As news of the attempted armed coup by the Wagner private military company filtered out to the West, newspaper columnists and pundits rushed to predict the downfall of Russian President Vladimir Putin’s government, a military victory for Ukraine, and an uncertain end for Wagner chief Evgeny Prigozhin.
Prigozhin, often an open critic of the Russian Defense Ministry, claimed on Friday that the Russian military had shelled one of his group’s bases. He then ordered troops loyal to him to move towards Rostov-on-Don, a major urban and logistics hub in southern Russia. From there, he vowed to march on Moscow and remove military officials he claimed are corrupt.
Putin, on the other hand, vowed to take “decisive action” to end Prigozhin’s “criminal gamble,” while Russia’s top military commanders called on Wagner fighters to lay down their arms “before it is too late.”
Among American outlets, CNN offered the most dramatic analysis, painting Wagner as a “dark, mercenary Frankenstein…which has turned on its masters.” The broadcaster described Prigozhin’s attempt at a coup as “the most serious threat to [Putin’s] power in all the 23 years he’s run the nuclear state.”

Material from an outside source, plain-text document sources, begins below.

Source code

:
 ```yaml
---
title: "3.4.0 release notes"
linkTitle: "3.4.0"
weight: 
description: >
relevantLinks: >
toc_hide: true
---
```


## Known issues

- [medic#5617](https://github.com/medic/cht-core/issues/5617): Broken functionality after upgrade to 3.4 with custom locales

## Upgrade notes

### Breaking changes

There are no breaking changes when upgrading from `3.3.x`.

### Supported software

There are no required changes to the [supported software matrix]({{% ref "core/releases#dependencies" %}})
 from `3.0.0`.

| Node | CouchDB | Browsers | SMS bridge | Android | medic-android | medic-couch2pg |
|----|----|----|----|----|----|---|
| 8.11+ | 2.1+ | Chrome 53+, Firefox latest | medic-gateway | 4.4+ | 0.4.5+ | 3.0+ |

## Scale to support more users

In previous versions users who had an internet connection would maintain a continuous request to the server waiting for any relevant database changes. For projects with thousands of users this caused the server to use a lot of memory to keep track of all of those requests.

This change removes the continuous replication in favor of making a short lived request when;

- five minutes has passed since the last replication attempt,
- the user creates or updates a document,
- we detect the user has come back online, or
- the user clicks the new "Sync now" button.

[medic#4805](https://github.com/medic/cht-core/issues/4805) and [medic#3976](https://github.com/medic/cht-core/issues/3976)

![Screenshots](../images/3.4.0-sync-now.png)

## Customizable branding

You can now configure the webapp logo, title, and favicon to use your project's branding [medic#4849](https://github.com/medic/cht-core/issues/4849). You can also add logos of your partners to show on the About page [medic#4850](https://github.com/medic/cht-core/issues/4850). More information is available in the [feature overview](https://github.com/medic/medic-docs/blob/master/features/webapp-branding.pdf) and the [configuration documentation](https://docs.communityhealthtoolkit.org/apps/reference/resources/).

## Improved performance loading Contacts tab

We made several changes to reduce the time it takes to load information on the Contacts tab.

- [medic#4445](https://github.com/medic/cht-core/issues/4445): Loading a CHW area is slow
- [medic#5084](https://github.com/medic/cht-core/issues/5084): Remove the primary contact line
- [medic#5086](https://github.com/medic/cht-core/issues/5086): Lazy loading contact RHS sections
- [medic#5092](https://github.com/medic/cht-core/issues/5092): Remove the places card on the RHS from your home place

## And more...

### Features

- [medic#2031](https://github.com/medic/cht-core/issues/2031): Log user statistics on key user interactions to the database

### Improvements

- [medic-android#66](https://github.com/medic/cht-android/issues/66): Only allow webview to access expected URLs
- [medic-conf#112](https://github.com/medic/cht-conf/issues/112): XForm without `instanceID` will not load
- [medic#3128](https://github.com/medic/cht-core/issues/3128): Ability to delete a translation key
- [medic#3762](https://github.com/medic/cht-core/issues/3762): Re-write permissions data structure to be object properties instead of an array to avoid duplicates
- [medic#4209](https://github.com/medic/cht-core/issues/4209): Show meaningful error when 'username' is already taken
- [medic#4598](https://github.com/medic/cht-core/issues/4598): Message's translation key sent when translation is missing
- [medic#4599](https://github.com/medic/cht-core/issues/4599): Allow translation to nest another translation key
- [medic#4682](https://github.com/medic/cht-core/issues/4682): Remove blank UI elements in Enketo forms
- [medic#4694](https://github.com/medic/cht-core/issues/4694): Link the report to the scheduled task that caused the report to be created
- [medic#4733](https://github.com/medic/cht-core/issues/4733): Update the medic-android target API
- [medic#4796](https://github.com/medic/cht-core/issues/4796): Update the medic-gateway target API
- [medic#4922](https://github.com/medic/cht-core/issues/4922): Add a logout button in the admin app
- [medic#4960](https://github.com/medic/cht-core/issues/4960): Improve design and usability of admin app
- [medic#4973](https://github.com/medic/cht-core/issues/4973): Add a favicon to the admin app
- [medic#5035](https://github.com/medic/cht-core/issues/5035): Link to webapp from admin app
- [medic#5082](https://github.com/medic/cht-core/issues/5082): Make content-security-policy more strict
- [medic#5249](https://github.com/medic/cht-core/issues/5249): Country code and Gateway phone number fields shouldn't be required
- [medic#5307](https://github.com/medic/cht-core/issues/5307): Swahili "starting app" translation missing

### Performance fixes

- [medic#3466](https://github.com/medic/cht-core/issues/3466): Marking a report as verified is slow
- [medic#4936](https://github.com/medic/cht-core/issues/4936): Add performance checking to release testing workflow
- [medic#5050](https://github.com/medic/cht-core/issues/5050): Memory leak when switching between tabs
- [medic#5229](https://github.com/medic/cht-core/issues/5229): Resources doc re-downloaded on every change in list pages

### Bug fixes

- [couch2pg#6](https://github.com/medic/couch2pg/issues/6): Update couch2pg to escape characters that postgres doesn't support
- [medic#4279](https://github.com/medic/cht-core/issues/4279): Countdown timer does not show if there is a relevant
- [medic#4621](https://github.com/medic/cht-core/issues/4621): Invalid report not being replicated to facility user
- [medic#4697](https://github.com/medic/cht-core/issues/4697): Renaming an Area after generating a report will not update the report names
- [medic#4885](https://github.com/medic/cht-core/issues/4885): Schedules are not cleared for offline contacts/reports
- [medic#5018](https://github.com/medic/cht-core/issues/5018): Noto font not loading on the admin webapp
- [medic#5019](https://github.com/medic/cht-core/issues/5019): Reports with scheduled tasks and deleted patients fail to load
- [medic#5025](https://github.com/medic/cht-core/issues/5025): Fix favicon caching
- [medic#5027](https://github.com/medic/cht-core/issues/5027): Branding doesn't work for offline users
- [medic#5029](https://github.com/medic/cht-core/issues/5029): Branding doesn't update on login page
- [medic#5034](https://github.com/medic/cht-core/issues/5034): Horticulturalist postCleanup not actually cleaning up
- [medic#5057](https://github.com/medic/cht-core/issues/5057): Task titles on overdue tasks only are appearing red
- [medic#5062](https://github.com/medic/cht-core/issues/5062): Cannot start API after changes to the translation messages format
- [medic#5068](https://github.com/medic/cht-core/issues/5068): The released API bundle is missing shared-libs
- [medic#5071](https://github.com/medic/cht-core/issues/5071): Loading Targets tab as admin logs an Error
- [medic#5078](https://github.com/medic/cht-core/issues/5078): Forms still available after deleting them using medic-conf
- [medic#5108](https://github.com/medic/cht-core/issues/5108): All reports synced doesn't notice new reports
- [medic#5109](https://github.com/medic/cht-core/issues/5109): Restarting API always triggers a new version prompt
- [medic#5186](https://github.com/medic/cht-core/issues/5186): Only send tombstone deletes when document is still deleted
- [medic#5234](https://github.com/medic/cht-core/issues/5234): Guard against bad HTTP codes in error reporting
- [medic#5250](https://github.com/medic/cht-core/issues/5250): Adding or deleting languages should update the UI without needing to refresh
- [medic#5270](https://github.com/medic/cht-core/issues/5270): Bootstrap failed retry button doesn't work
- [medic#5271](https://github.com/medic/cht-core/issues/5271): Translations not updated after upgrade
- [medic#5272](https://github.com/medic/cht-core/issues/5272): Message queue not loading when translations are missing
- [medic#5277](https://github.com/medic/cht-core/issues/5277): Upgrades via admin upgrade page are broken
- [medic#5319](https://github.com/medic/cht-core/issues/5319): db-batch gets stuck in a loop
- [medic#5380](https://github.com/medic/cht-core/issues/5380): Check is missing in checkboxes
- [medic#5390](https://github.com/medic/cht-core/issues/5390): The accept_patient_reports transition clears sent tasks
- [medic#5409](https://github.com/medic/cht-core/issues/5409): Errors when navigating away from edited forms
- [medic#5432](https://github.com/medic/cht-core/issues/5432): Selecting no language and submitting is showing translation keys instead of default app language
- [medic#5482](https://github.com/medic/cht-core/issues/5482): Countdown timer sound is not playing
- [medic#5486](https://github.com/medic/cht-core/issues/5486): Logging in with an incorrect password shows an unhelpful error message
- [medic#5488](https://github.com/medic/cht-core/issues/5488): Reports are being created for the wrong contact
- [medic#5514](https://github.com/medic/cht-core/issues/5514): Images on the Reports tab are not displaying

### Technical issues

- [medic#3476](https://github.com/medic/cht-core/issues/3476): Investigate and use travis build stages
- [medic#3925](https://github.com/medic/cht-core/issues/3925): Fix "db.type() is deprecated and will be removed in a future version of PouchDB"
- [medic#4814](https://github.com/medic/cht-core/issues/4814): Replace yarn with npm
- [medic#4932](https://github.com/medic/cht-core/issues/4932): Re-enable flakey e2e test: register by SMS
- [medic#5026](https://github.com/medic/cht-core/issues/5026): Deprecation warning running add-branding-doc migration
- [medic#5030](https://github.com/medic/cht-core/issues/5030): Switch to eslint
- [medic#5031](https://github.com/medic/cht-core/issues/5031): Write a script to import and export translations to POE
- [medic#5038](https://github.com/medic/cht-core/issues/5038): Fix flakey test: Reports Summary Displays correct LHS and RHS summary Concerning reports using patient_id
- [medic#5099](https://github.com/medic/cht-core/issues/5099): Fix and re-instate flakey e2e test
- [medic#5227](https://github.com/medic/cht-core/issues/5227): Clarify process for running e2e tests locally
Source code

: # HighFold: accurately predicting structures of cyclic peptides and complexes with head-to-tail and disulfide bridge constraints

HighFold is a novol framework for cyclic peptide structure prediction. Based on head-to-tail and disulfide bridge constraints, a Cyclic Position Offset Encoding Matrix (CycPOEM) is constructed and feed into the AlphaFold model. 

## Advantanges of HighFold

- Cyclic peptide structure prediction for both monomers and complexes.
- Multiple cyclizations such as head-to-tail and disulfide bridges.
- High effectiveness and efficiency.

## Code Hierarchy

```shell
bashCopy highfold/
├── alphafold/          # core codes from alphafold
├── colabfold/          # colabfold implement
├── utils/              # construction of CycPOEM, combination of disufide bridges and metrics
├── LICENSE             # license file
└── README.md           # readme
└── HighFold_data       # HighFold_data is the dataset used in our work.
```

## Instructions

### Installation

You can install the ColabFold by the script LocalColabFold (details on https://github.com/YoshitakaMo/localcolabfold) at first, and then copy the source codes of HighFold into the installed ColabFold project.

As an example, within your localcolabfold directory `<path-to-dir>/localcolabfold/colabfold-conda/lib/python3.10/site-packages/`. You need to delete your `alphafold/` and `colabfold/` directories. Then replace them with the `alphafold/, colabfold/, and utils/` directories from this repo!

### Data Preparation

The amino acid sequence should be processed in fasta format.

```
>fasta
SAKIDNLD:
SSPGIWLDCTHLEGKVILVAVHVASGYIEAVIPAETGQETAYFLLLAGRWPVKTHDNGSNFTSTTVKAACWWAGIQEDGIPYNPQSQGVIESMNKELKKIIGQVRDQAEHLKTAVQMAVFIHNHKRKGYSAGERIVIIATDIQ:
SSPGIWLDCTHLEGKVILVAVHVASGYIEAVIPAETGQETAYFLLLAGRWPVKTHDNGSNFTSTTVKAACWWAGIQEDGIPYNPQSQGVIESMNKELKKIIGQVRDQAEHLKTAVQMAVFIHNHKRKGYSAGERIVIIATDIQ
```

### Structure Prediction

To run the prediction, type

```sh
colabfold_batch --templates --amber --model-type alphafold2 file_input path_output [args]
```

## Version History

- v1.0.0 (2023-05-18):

CNN predicted that internal ructions in Russia will “alter the course of the war in Kiev’s favor,” despite Ukraine’s counteroffensive incurring up to 13,000 casualties, according to Russian figures.
Extrapolating on this scenario, CNN speculated that “Putin’s regime will ever go back to its previous heights of control from this moment,” and that “further turmoil and change is ahead.”
Britain’s Sky News was more measured, stating that as of Saturday morning, it was “not immediately possible to gauge the impact of the Wagner boss’s verbal detonation,” and that it remained to be seen how many of Prigozhin’s troops would stay loyal to their rebel boss. Nevertheless, Sky noted that the Wagner chief’s threats “will surely at a minimum be unnerving and could lead to wider instability.”
The New York Times
The US’ paper of record was similarly reserved. Attributing Prigozhin’s insurrection to Putin’s “tolerance” of the Wagner boss’ earlier criticisms of the Kremlin, the New York Times noted that “there was no sign that Mr. Putin’s hold on power was about to crumble.”
Noting that Putin’s closest associates all remain loyal to the Kremlin, the Times highlighted the fact that Prigozhin has “no real independent power base except the favor of the president.”
Britain’s national broadcaster downplayed the threat to Putin and the effect the attempted coup may have on the battlefield in Ukraine. “This is not a direct challenge to Russia’s war in Ukraine and Prigozhin has maintained he is not disputing the president’s leadership.” the BBC wrote. It is, however, “a defining moment for the Putin leadership and a wake-up call for Russians,” the broadcaster added.
The Financial Times
The Financial Times offered one of the most apocalyptic takes on the situation. “It is hard to believe that Putin can ultimately survive this kind of humiliation,” columnist Gideon Rachman wrote in an op-ed also carried by the Irish Times. “His prestige, his power, even his life, are now on the line.” Rachman did not cite any evidence to back up his claim that Putin’s life may be threatened.